Assignment:
Give back the whole listing verbatim, printing none of its pictures.

Material for this task:
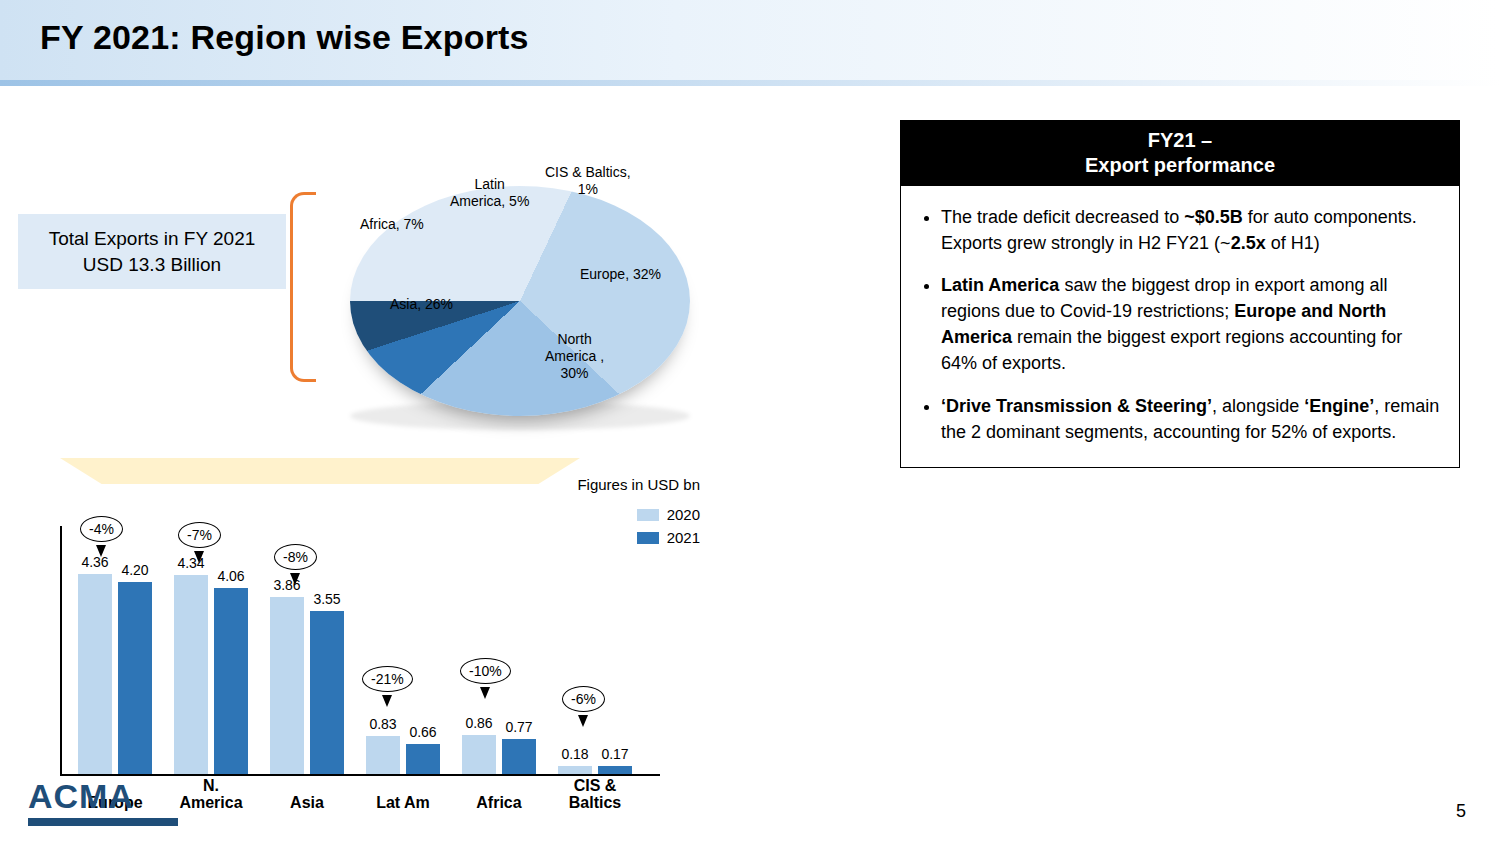FY 2021: Region wise Exports
Total Exports in FY 2021
USD 13.3 Billion
Europe, 32%
North
America ,
30%
Asia, 26%
Africa, 7%
Latin
America, 5%
CIS & Baltics,
1%
Figures in USD bn
2020
2021
4.36
4.20
Europe
-4%
4.34
4.06
N.
America
-7%
3.86
3.55
Asia
-8%
0.83
0.66
Lat Am
-21%
0.86
0.77
Africa
-10%
0.18
0.17
CIS &
Baltics
-6%
FY21 –
Export performance
The trade deficit decreased to ~$0.5B for auto components. Exports grew strongly in H2 FY21 (~2.5x of H1)
Latin America saw the biggest drop in export among all regions due to Covid-19 restrictions; Europe and North America remain the biggest export regions accounting for 64% of exports.
‘Drive Transmission & Steering’, alongside ‘Engine’, remain the 2 dominant segments, accounting for 52% of exports.
ACMA
5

Your response:
FY 2021: Region wise Exports
Total Exports in FY 2021
USD 13.3 Billion
Europe, 32%
North
America ,
30%
Asia, 26%
Africa, 7%
Latin
America, 5%
CIS & Baltics,
1%
Figures in USD bn
2020
2021
4.36
4.20
Europe
-4%
4.34
4.06
N.
America
-7%
3.86
3.55
Asia
-8%
0.83
0.66
Lat Am
-21%
0.86
0.77
Africa
-10%
0.18
0.17
CIS &
Baltics
-6%
FY21 –
Export performance
The trade deficit decreased to ~$0.5B for auto components. Exports grew strongly in H2 FY21 (~2.5x of H1)
Latin America saw the biggest drop in export among all regions due to Covid-19 restrictions; Europe and North America remain the biggest export regions accounting for 64% of exports.
‘Drive Transmission & Steering’, alongside ‘Engine’, remain the 2 dominant segments, accounting for 52% of exports.
ACMA
5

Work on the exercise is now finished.